The House oversight committee has asked a lawyer who’s helping run the criminal investigation into IRS targeting of tea party groups to testify to Congress next week, seeking to find out where the investigation stands and whether her political leanings have undermined the probe.
Rep. Jim Jordan, chairman of a key oversight subcommittee, sent a letter Tuesday to the lawyer, Barbara Bosserman, requesting her appearance at a Feb. 6 hearing. He gave her until Thursday to decide whether she would voluntarily comply.
“With your history of extensive financial and personal support for the president and the Democratic Party, your involvement in the administration’s investigation raises the appearance of a substantial and material conflict of interest,” Mr. Jordan, Ohio Republican, said in the letter to Ms. Bosserman, which was seen by The Washington Times.
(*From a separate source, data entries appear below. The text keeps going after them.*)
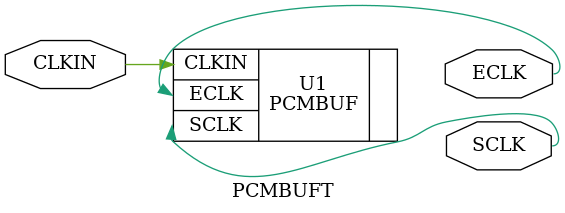
<source format=v>
`resetall
`timescale 1 ns / 1 ps

`celldefine

module PCMBUFT (CLKIN, ECLK, SCLK);
   input  CLKIN;
   output ECLK, SCLK;

   wire  CLKIN;
   wire  ECLK, SCLK;

   PCMBUF  U1  (.CLKIN(CLKIN), .ECLK(ECLK), .SCLK(SCLK) );
   

endmodule

`endcelldefine

</source>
Ms. Bosserman did not respond to an email request for comment Wednesday morning.
Mr. Jordan and Rep. Darrell Issa, chairman of the full House Oversight and Government Reform Committee, have said Ms. Bosserman is the lead lawyer on the investigation, though Attorney General Eric H. Holder Jr. told a Senate committee on Wednesday that she is only a single lawyer on a broader team.
Mr. Holder declined to discuss the status of the investigation with the Senate Judiciary Committee at an oversight hearing Wednesday.
Soon after an internal audit last year revealed the IRS’s targeting of conservative and tea party groups for special scrutiny, Mr. Holder ordered a criminal probe of the agency.
Eight months later, the investigation hasn’t produced any indictments, though Mr. Holder said the deliberate pace is normal.
Still, Ms. Bosserman’s history of sizable campaign donations to President Obama in 2008 and 2012 led Republicans to question whether she was the right person to lead the investigation.
In a reply to a set of letters sent over the past several months from Mr. Jordan and Mr. Issa, a California Republicans, the Justice Department bristled at the accusations of bias, calling the questions about Ms. Bosserman “inappropriate and unfounded.”
“Your decision to impugn the integrity of a career attorney raises serious concerns,” Principal Deputy Attorney General Peter J. Kadzik wrote on Jan. 24. “Targeting career attorneys in this manner could plainly have a chilling effect on the valid exercise by federal employees of their basic right to participate in the political process.”
Mr. Kadzik also characterized Ms. Bosserman as “simply a member of a team” investigating the IRS scandal.
Mr. Jordan, in his letter to Ms. Bosserman, said the Justice Department was wrong to accuse the GOP of “targeting,” saying it suggests an equivalency between Mr. Issa and Mr. Jordan on the one hand, and the IRS’s targeting of conservative groups on the other hand.
“His deliberate choice of this word not only insults the victims who were truly targeted by the IRS, but it further undermines the integrity of the administration’s IRS investigation,” Mr. Jordan said.